Fall has changed my landscape, taking my breath away. My words seem to disappear. I have been looking at the world through the end of a kaleidoscope, every slight turn, every new angle, producing a new vision. The trees, stripped bare, open my horizon. I stay inside on the days the thick veils of smoke from burning forest fill the air. Nature prophetically parallels the changing landscape taking place in society. In silence I let go of the chaos of thought, creating space for a new configuration.

As a child I was churched in liturgical seasons which I experience as divine revelation made visible in nature’s signs and symbols. This unfolding begins with advent, waiting for what is to come. Light diminishes, darkness moves in, but we wait with expectant hope for Love.

I was running late for church the first Sunday of Advent and reached the door just as the chanting began. “Wait for the Lord; be strong; take heart.” I was transfixed by this familiar and reassuring refrain. A large green wreathe stood in the center of the sanctuary; evergreen, the symbol of hope. Four candles, one light for each week of waiting. As a new flame is added, hope burns brighter.

On a Sunday afternoon hike  I found myself walking to the rhythm of that mantra. Be strong. Take heart. Hiking is a truly Zen experience for me. I can let go of every thought and awareness, moving forward one step at a time. When I pause to catch my breath, I look around me, reading the signs of nature, discovering its messages. More than once I have had the feeling of standing of holy ground, stepping into the universe’s cathedral. On this particular walk, I right away saw the thick trunks of trees wrapped in braided vines, tall hardwoods, pillars creating a firm foundation. Ferns spread on the ground like green altar cloths. The evergreens stood out, a new stand of pines relishing in the possibility that through the winter, the light would make its way into the usually dark forest and they would grow!

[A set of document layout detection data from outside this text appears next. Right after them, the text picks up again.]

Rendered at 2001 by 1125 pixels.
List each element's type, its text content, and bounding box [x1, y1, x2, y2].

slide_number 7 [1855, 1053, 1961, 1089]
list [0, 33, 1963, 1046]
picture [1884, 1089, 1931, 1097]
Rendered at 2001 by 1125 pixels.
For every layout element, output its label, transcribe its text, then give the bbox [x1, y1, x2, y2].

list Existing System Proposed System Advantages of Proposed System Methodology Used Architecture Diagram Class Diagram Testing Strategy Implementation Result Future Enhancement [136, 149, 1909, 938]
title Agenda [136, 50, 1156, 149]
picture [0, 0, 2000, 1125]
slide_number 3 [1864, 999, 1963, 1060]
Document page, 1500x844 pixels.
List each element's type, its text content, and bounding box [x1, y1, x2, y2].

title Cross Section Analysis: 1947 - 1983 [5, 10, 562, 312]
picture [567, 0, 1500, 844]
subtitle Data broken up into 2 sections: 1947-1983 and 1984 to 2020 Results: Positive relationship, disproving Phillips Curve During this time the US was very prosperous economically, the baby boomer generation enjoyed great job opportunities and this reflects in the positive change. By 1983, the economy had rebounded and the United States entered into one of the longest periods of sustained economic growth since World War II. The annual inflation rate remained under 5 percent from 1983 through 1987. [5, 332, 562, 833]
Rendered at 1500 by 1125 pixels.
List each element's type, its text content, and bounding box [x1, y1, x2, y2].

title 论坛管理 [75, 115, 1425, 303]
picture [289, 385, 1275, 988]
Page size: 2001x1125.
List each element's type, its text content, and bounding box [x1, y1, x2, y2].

Each of us has our own way of making sense, finding meaning, expressing understanding. The signs and symbols speak to me; from the sights, sounds, and touch I draw courage, not a lasting supply, but enough to get me from one week to the next. I am going to envelope myself with this season, using the time to reflect on past, present, and future. I know a seed is being nourished in the darkness and trust that in time I will emerge with the light, finding new answers to old questions. What does Love compel me to do?